Student Name: Ms Swarnalakshmi Umamaheswaran
Guide: Dr Rajiv Seth
Year of completion: 2019


India’s Nationally Determined Contributions targets a 40% share of renewable electricity by 2030 and a cumulative capacity of 175GW by 2022. Investment requirement at this scale goes beyond budgetary allocations and requires the participation of markets. However recent experiences in the implementation of renewable energy programmes by several states have evidenced difficulties in mobilizing finance for projects due to risks perceived by investors. Risk perception impacts renewable energy projects by increasing the cost of capital as well as reduce the capital available for renewable energy projects and therefore can slow down the achievement of larger policy goals.

This thesis investigates how investors’ perceive risks in the Indian context as well as the drivers that influence such perception. Among the different types of investors the study focuses specifically on debt providers. It follows a multiple methodology approach with elements borrowed from both qualitative and quantitative research techniques. The thesis is presented as two independent studies. The first study involves conceptualization of risk perception within the renewable financing domain though interviews which forms the inputs for designing the questionnaire. This is followed by a survey among bankers to explore risk perceptions and factors that influence it. The second study uses simulation methods to explore the impact of risks and how it affects overall value in renewable energy projects from a practice viewpoint. The results from the second study helps to expand on the results from the first study, specifically in understanding if risks as perceived by bankers diverge from that of actual risks and their impacts on renewable energy projects.

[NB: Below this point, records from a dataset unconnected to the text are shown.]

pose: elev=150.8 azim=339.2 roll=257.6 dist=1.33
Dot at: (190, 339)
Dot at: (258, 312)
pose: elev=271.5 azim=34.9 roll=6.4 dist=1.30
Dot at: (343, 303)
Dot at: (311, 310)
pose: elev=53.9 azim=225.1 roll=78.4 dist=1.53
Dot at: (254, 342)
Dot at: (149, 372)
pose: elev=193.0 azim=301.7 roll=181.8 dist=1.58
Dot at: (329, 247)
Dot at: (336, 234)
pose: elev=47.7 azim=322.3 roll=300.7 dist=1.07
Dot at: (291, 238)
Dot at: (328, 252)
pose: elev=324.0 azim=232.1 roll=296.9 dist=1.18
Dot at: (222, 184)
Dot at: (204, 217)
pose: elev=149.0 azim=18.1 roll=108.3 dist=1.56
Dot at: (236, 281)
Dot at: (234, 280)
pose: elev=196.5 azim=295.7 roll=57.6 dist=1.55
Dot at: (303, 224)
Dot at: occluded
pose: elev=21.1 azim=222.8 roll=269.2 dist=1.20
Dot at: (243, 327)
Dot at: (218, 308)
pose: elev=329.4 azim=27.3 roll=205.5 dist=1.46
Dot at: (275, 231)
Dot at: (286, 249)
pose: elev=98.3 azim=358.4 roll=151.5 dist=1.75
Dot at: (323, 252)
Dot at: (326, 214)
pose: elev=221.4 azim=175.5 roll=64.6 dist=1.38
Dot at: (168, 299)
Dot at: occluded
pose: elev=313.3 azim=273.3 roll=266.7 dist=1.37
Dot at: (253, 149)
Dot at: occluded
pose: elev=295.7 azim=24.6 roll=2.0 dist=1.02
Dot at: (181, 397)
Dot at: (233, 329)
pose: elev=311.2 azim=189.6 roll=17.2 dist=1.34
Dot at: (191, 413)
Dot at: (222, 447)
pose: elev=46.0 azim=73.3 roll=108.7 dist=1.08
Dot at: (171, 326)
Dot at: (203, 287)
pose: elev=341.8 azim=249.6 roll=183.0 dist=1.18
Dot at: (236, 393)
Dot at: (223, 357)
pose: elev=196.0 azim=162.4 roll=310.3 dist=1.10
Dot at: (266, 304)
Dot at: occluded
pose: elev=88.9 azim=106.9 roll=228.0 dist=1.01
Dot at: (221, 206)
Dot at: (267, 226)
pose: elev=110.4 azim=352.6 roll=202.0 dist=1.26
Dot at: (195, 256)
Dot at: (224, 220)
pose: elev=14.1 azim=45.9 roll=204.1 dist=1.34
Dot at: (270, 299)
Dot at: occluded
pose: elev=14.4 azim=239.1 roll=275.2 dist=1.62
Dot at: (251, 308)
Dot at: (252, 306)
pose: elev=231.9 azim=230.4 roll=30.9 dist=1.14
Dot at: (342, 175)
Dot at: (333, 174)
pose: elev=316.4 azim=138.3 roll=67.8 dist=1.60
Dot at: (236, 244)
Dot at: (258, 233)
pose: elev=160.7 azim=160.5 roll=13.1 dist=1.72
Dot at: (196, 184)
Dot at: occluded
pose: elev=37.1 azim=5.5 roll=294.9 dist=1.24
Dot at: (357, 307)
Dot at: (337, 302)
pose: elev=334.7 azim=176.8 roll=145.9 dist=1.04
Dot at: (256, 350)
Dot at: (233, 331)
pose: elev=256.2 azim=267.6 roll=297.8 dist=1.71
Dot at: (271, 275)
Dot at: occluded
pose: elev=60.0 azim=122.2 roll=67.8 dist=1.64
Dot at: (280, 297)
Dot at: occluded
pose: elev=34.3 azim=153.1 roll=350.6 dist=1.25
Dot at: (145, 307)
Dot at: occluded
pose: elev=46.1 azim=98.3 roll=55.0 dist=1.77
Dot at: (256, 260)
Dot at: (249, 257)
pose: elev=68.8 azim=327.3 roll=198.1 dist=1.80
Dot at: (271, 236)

The study shows that bankers perceive payment and regulatory uncertainties are as significant risks .Furthermore factors related to experience and capacity, the local infrastructure financing environment and degree of familiarity with renewable lending emerge as key drivers of risk perception. Results from the second study show that risks related to capacity utilization, degradation and cost overruns have the highest impact on the levelised cost of energy. Combining results from both the studies it can be shown that there is some divergence in the way bankers prioritize risks vis a vis risks prioritised based on actual impact.